* _TASK TO COMPLETE_
The reply should contain only the lines from the start of the records through the line with "malesuada eget. Duis", reproduced verbatim and without pictures.

* _THE RECORDS_
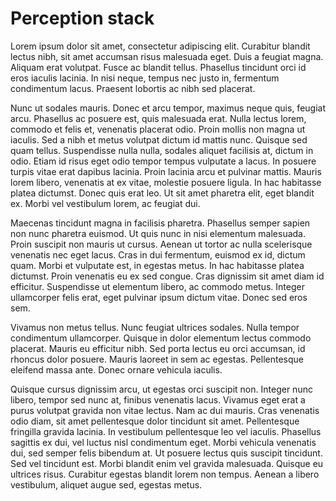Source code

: # Perception stack

Lorem ipsum dolor sit amet, consectetur adipiscing elit. Curabitur blandit lectus nibh, sit amet accumsan risus
malesuada eget. Duis a feugiat magna. Aliquam erat volutpat. Fusce ac blandit tellus. Phasellus tincidunt orci id eros
iaculis lacinia. In nisi neque, tempus nec justo in, fermentum condimentum lacus. Praesent lobortis ac nibh sed
placerat.

Nunc ut sodales mauris. Donec et arcu tempor, maximus neque quis, feugiat arcu. Phasellus ac posuere est, quis
malesuada erat. Nulla lectus lorem, commodo et felis et, venenatis placerat odio. Proin mollis non magna ut iaculis.
Sed a nibh et metus volutpat dictum id mattis nunc. Quisque sed quam tellus. Suspendisse nulla nulla, sodales aliquet
facilisis at, dictum in odio. Etiam id risus eget odio tempor tempus vulputate a lacus. In posuere turpis vitae erat
dapibus lacinia. Proin lacinia arcu et pulvinar mattis. Mauris lorem libero, venenatis at ex vitae, molestie posuere
ligula. In hac habitasse platea dictumst. Donec quis erat leo. Ut sit amet pharetra elit, eget blandit ex. Morbi vel
vestibulum lorem, ac feugiat dui.

Maecenas tincidunt magna in facilisis pharetra. Phasellus semper sapien non nunc pharetra euismod. Ut quis nunc in nisi
elementum malesuada. Proin suscipit non mauris ut cursus. Aenean ut tortor ac nulla scelerisque venenatis nec eget
lacus. Cras in dui fermentum, euismod ex id, dictum quam. Morbi et vulputate est, in egestas metus. In hac habitasse
platea dictumst. Proin venenatis eu ex sed congue. Cras dignissim sit amet diam id efficitur. Suspendisse ut elementum
libero, ac commodo metus. Integer ullamcorper felis erat, eget pulvinar ipsum dictum vitae. Donec sed eros sem.

Vivamus non metus tellus. Nunc feugiat ultrices sodales. Nulla tempor condimentum ullamcorper. Quisque in dolor
elementum lectus commodo placerat. Mauris eu efficitur nibh. Sed porta lectus eu orci accumsan, id rhoncus dolor
posuere. Mauris laoreet in sem ac egestas. Pellentesque eleifend massa ante. Donec ornare vehicula iaculis.

Quisque cursus dignissim arcu, ut egestas orci suscipit non. Integer nunc libero, tempor sed nunc at, finibus venenatis
lacus. Vivamus eget erat a purus volutpat gravida non vitae lectus. Nam ac dui mauris. Cras venenatis odio diam, sit
amet pellentesque dolor tincidunt sit amet. Pellentesque fringilla gravida lacinia. In vestibulum pellentesque leo vel
iaculis. Phasellus sagittis ex dui, vel luctus nisl condimentum eget. Morbi vehicula venenatis dui, sed semper felis
bibendum at. Ut posuere lectus quis suscipit tincidunt. Sed vel tincidunt est. Morbi blandit enim vel gravida
malesuada. Quisque eu ultrices risus. Curabitur egestas blandit lorem non tempus. Aenean a libero vestibulum, aliquet
augue sed, egestas metus.
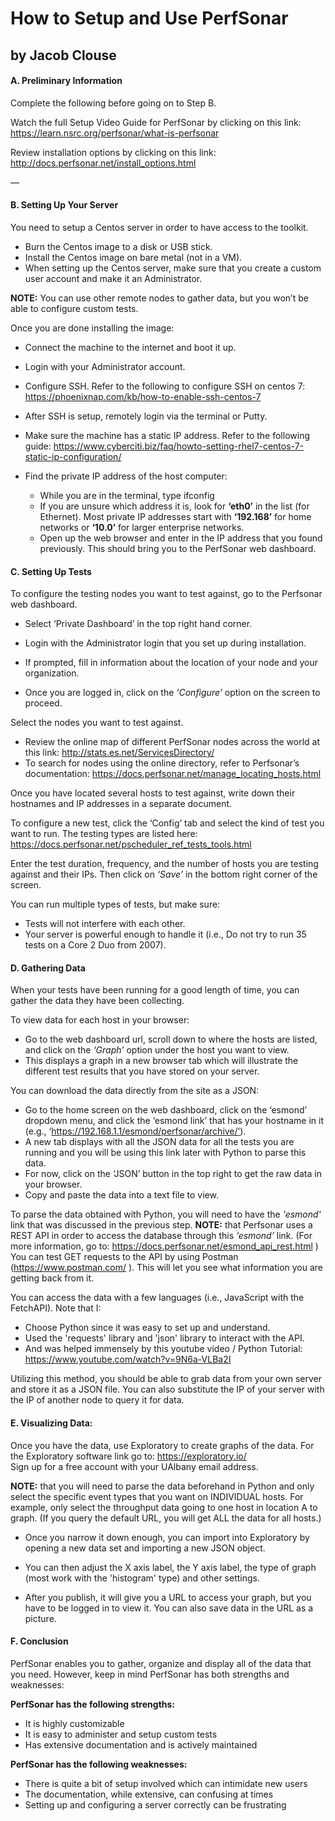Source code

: # How to Setup and Use PerfSonar
## by Jacob Clouse


#### A. Preliminary Information


Complete the following before going on to Step B.

Watch the full Setup Video Guide for PerfSonar by clicking on 
this link: https://learn.nsrc.org/perfsonar/what-is-perfsonar


Review installation options by clicking on 
this link: http://docs.perfsonar.net/install_options.html

—

#### B. Setting Up Your Server


You need to setup a Centos server in order to have access to the toolkit.
- Burn the Centos image to a disk or USB stick.
- Install the Centos image on bare metal (not in a VM).
- When setting up the Centos server, make sure that you create a custom user account and make it an Administrator.

**NOTE:** You can use other remote nodes to gather data, but you won’t be able to configure custom tests.

Once you are done installing the image:
- Connect the machine to the internet and boot it up.
- Login with your Administrator account.
- Configure SSH. Refer to the following to configure SSH on centos 7: https://phoenixnap.com/kb/how-to-enable-ssh-centos-7 
- After SSH is setup, remotely login via the terminal or Putty.

- Make sure the machine has a static IP address. Refer to the following guide: https://www.cyberciti.biz/faq/howto-setting-rhel7-centos-7-static-ip-configuration/


- Find the private IP address of the host computer:
    - While you are in the terminal, type ifconfig
    - If you are unsure which address it is, look for **‘eth0’** in the list (for Ethernet). Most private IP addresses start with **‘192.168’** for home networks or **‘10.0’** for larger enterprise networks.
    - Open up the web browser and enter in the IP address that you found previously. This should bring you to the PerfSonar web dashboard.


#### C. Setting Up Tests

To configure the testing nodes you want to test against, go to the Perfsonar web dashboard.
- Select ‘Private Dashboard’ in the top right hand corner.
- Login with the Administrator login that you set up during installation.
- If prompted, fill in information about the location of your node and your organization.


- Once you are logged in, click on the _‘Configure’_ option on the screen to proceed. 


Select the nodes you want to test against. 
- Review the online map of different PerfSonar nodes across the world at this link: http://stats.es.net/ServicesDirectory/ 
- To search for nodes using the online directory, refer to Perfsonar’s documentation: https://docs.perfsonar.net/manage_locating_hosts.html


Once you have located several hosts to test against, write down their hostnames and IP addresses in a separate document.


To configure a new test, click the ‘Config’ tab and select the kind of test you want to run.
The testing types are listed here: https://docs.perfsonar.net/pscheduler_ref_tests_tools.html


Enter the test duration, frequency, and the number of hosts you are testing against and their IPs. Then click on _‘Save’_ in the bottom right corner of the screen. 


You can run multiple types of tests, but make sure:
- Tests will not interfere with each other. 
- Your server is powerful enough to handle it (i.e., Do not try to run 35 tests on a Core 2 Duo from 2007).


#### D. Gathering Data


When your tests have been running for a good length of time, you can gather the data they have been collecting.
 
To view data for each host in your browser:
- Go to the web dashboard url, scroll down to where the hosts are listed, and click on the _‘Graph’_ option under the host you want to view.
- This displays a graph in a new browser tab which will illustrate the different test results that you have stored on your server.


You can download the data directly from the site as a JSON:
- Go to the home screen on the web dashboard, click on the ‘esmond’ dropdown menu, and click the ‘esmond link’ that has your hostname in it (e.g., ‘https://192.168.1.1/esmond/perfsonar/archive/’). 
- A new tab displays with all the JSON data for all the tests you are running and you will be using this  link later with Python to parse this data. 
- For now, click on the ‘JSON’ button in the top right to get the raw data in your browser.
- Copy and paste the data into a text file to view.


To parse the data obtained with Python, you will need to have the _'esmond'_ link that was discussed in the previous step. 
**NOTE:** that Perfsonar uses a REST API in order to access the database through this _‘esmond’_ link.
    (For more information, go to: https://docs.perfsonar.net/esmond_api_rest.html )
You can test GET requests to the API by using Postman (https://www.postman.com/ ). This will let you see what information you are getting back from it.

You can access the data with a few languages (i.e., JavaScript with the FetchAPI). Note that I:
* Choose Python since it was easy to set up and understand. 
* Used the 'requests' library and 'json' library to interact with the API.
* And was helped immensely by this youtube video / Python Tutorial: https://www.youtube.com/watch?v=9N6a-VLBa2I


Utilizing this method, you should be able to grab data from your own server and store it as a JSON file. You can also substitute the IP of your server with the IP of another node to query it for data.


#### E. Visualizing Data:


Once you have the data, use Exploratory to create graphs of the data.
For the Exploratory software link go to: https://exploratory.io/  
Sign up for a free account with your UAlbany email address.


**NOTE:** that you will need to parse the data beforehand in Python and only select the specific event types that you want on INDIVIDUAL hosts. For example, only select the throughput data going to one host in location A to graph. (If you query the default URL, you will get ALL the data for all hosts.) 

- Once you narrow it down enough, you can import into Exploratory by opening a new data set and importing a new JSON object.

- You can then adjust the X axis label, the Y axis label, the type of graph (most work with the 'histogram' type) and other settings. 

- After you publish, it will give you a URL to access your graph, but you have to be logged in to view it. You can also save data in the URL as a picture. 


#### F. Conclusion


PerfSonar enables you to gather, organize and display all of the data that you need. However, keep in mind PerfSonar has both strengths and weaknesses:

__PerfSonar has the following strengths:__
- It is highly customizable
- It is easy to administer and setup custom tests
- Has extensive documentation and is actively maintained

__PerfSonar has the following weaknesses:__
- There is quite a bit of setup involved which can intimidate new users
- The documentation, while extensive, can confusing at times
- Setting up and configuring a server correctly can be frustrating



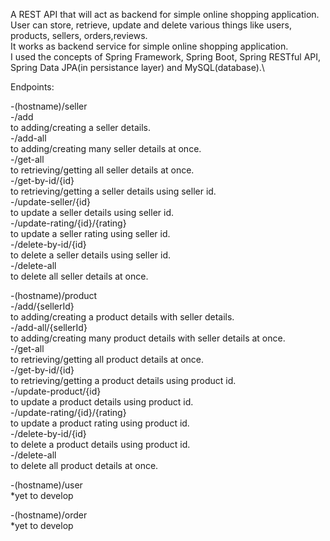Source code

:A REST API that will act as backend for simple online shopping application.\
User can store, retrieve, update and delete various things like users, products, sellers, orders,reviews.\
It works as backend service for simple online shopping application.\
I used the concepts of Spring Framework, Spring Boot, Spring RESTful API, Spring Data JPA(in persistance layer) and MySQL(database).\

Endpoints:

-(hostname)/seller\
    -/add\
        to adding/creating a seller details.\
    -/add-all\
        to adding/creating many seller details at once.\
    -/get-all\
        to retrieving/getting all seller details at once.\
    -/get-by-id/{id}\
        to retrieving/getting a seller details using seller id.\
    -/update-seller/{id}\
        to update a seller details using seller id.\
    -/update-rating/{id}/{rating}\
        to update a seller rating using seller id.\
    -/delete-by-id/{id}\
        to delete a seller details using seller id.\
    -/delete-all\
        to delete all seller details at once.

-(hostname)/product\
    -/add/{sellerId}\
        to adding/creating a product details with seller details.\
    -/add-all/{sellerId}\
        to adding/creating many product details with seller details at once.\
    -/get-all\
        to retrieving/getting all product details at once.\
    -/get-by-id/{id}\
        to retrieving/getting a product details using product id.\
    -/update-product/{id}\
        to update a product details using product id.\
    -/update-rating/{id}/{rating}\
        to update a product rating using product id.\
    -/delete-by-id/{id}\
        to delete a product details using product id.\
    -/delete-all\
        to delete all product details at once.

-(hostname)/user\
    *yet to develop

-(hostname)/order\
    *yet to develop
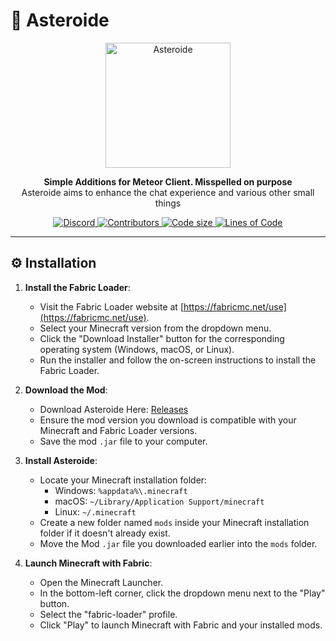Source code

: # 🚀 Asteroide

<div align="center">
  <img src="https://github.com/asteroide-development/Asteroide/blob/master/icon.png?raw=true" alt="Asteroide" width="200">
</div>
<p align="center">
  <strong>Simple Additions for Meteor Client. Misspelled on purpose</strong>
  <br>
  Asteroide aims to enhance the chat experience and various other small things
</p>


<p align="center">
<a href="https://discord.gg/K8g9hmza">
  <img alt="Discord" src="https://img.shields.io/discord/1211627879243448340?label=Discord&logo=discord&style=flat-square">
</a>
  <a href="https://github.com/asteroide-development/Asteroide/graphs/contributors">
    <img alt="Contributors" src="https://img.shields.io/github/contributors/asteroide-development/Asteroide?style=flat-square">
  </a>
  <a href="https://github.com/asteroide-development/Asteroide">
    <img alt="Code size" src="https://img.shields.io/github/languages/code-size/asteroide-development/Asteroide?style=flat-square">
  </a>
  <a href="https://github.com/asteroide-development/Asteroide">
    <img alt="Lines of Code" src="https://tokei.rs/b1/github/asteroide-development/Asteroide?style=flat-square">
  </a>
</p>


---

## ⚙️ Installation

1. **Install the Fabric Loader**:

    - Visit the Fabric Loader website at [https://fabricmc.net/use](https://fabricmc.net/use).
    - Select your Minecraft version from the dropdown menu.
    - Click the "Download Installer" button for the corresponding operating system (Windows, macOS, or Linux).
    - Run the installer and follow the on-screen instructions to install the Fabric Loader.

2. **Download the Mod**:

    - Download Asteroide Here: [Releases](https://github.com/asteroide-development/Asteroide/releases)
    - Ensure the mod version you download is compatible with your Minecraft and Fabric Loader versions.
    - Save the mod `.jar` file to your computer.

3. **Install Asteroide**:

    - Locate your Minecraft installation folder:
        - Windows: `%appdata%\.minecraft`
        - macOS: `~/Library/Application Support/minecraft`
        - Linux: `~/.minecraft`
    - Create a new folder named `mods` inside your Minecraft installation folder if it doesn't already exist.
    - Move the Mod `.jar` file you downloaded earlier into the `mods` folder.

4. **Launch Minecraft with Fabric**:

    - Open the Minecraft Launcher.
    - In the bottom-left corner, click the dropdown menu next to the "Play" button.
    - Select the "fabric-loader" profile.
    - Click "Play" to launch Minecraft with Fabric and your installed mods.
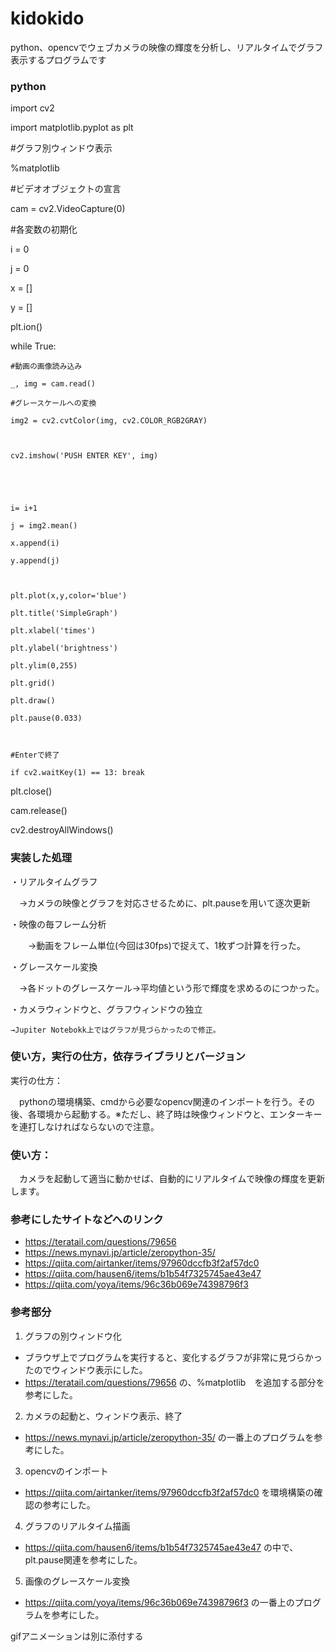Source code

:# kidokido
python、opencvでウェブカメラの映像の輝度を分析し、リアルタイムでグラフ表示するプログラムです

### python
import cv2 

import matplotlib.pyplot as plt

#グラフ別ウィンドウ表示

%matplotlib 



#ビデオオブジェクトの宣言

cam = cv2.VideoCapture(0) 

#各変数の初期化

i = 0 

j = 0

x = []

y = []

plt.ion()





while True:

    #動画の画像読み込み

    _, img = cam.read()

    #グレースケールへの変換

    img2 = cv2.cvtColor(img, cv2.COLOR_RGB2GRAY)



    cv2.imshow('PUSH ENTER KEY', img) 

    

 

    i= i+1

    j = img2.mean()

    x.append(i)

    y.append(j)

    

    plt.plot(x,y,color='blue')

    plt.title('SimpleGraph') 

    plt.xlabel('times')

    plt.ylabel('brightness')

    plt.ylim(0,255)

    plt.grid()

    plt.draw()

    plt.pause(0.033)



    #Enterで終了

    if cv2.waitKey(1) == 13: break

        

plt.close()

cam.release()



cv2.destroyAllWindows()







### 実装した処理
・リアルタイムグラフ

  　→カメラの映像とグラフを対応させるために、plt.pauseを用いて逐次更新
   
・映像の毎フレーム分析

　　→動画をフレーム単位(今回は30fps)で捉えて、1枚ずつ計算を行った。
  
・グレースケール変換

  　→各ドットのグレースケール→平均値という形で輝度を求めるのにつかった。
   
・カメラウィンドウと、グラフウィンドウの独立

    →Jupiter Notebokk上ではグラフが見づらかったので修正。
    
### 使い方，実行の仕方，依存ライブラリとバージョン 
実行の仕方：

　pythonの環境構築、cmdから必要なopencv関連のインポートを行う。その後、各環境から起動する。※ただし、終了時は映像ウィンドウと、エンターキーを連打しなければならないので注意。


### 使い方：

　カメラを起動して適当に動かせば、自動的にリアルタイムで映像の輝度を更新します。

### 参考にしたサイトなどへのリンク
 
 - https://teratail.com/questions/79656
 - https://news.mynavi.jp/article/zeropython-35/
 - https://qiita.com/airtanker/items/97960dccfb3f2af57dc0 
 - https://qiita.com/hausen6/items/b1b54f7325745ae43e47
 - https://qiita.com/yoya/items/96c36b069e74398796f3

### 参考部分
1. グラフの別ウィンドウ化
- ブラウザ上でプログラムを実行すると、変化するグラフが非常に見づらかったのでウィンドウ表示にした。
- https://teratail.com/questions/79656 の、%matplotlib　を追加する部分を参考にした。

2. カメラの起動と、ウィンドウ表示、終了
- https://news.mynavi.jp/article/zeropython-35/ の一番上のプログラムを参考にした。
3. opencvのインポート
- https://qiita.com/airtanker/items/97960dccfb3f2af57dc0 を環境構築の確認の参考にした。
4. グラフのリアルタイム描画
- https://qiita.com/hausen6/items/b1b54f7325745ae43e47 の中で、plt.pause関連を参考にした。
5. 画像のグレースケール変換
- https://qiita.com/yoya/items/96c36b069e74398796f3 の一番上のプログラムを参考にした。

gifアニメーションは別に添付する
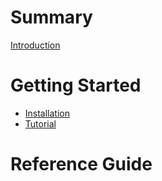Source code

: # Summary

[Introduction](./introduction.md)

# Getting Started

- [Installation](installation.md)
- [Tutorial](tutorial.md)

# Reference Guide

* _RESULT FOR THIS EXERCISE_
Source code

: # Perception stack

Lorem ipsum dolor sit amet, consectetur adipiscing elit. Curabitur blandit lectus nibh, sit amet accumsan risus
malesuada eget. Duis a feugiat magna. Aliquam erat volutpat. Fusce ac blandit tellus. Phasellus tincidunt orci id eros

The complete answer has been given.